Text provided:
Content starts

The Shakespeare Conference: SHK 9.0259  Thursday, 26 March 1998.

[1]     From:   John McWilliams <This email address is being protected from spambots. You need JavaScript enabled to view it.>
        Date:   Wednesday, 25 Mar 1998 13:06:01  +0100
        Subj:   Re: SHK 9.0253  Re: R3's "amorous looking-glass"

[2]     From:   Steve Urkowitz <This email address is being protected from spambots. You need JavaScript enabled to view it.>
        Date:   Wednesday, 25 Mar 1998 21:36:06 EST
        Subj:   Re: SHK 9.0243  Qs: R3's "amorous looking-glass"

[3]     From:   John Jowett <This email address is being protected from spambots. You need JavaScript enabled to view it.>
        Date:   Thursday, 26 Mar 1998 14:29:55 GMT
        Subj:   Re: R3's "amorous looking-glass"

Content ends

Stored entries:
Content starts

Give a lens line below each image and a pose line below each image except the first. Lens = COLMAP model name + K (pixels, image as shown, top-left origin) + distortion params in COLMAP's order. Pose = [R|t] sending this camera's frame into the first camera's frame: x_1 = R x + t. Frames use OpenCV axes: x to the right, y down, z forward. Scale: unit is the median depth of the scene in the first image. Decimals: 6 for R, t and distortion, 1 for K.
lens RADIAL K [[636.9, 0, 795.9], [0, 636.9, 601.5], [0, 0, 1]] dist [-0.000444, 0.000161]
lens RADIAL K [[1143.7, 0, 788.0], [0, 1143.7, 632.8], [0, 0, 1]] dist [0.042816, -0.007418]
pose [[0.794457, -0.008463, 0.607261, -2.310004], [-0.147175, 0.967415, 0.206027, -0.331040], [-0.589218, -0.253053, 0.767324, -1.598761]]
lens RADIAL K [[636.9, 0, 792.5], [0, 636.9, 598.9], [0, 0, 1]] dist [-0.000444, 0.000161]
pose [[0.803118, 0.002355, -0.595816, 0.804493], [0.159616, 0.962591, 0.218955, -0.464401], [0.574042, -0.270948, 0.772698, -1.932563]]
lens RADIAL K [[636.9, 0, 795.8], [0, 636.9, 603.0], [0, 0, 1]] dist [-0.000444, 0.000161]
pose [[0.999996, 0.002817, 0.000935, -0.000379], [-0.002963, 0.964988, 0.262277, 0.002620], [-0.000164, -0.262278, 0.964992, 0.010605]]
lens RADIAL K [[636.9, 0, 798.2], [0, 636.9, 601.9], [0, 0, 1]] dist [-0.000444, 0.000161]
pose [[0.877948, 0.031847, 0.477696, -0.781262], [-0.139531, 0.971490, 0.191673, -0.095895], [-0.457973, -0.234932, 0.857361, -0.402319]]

Content ends

Exercise aim: In the Shakespeare Conference digest header, who sent the second message?

Solution to the exercise: Steve Urkowitz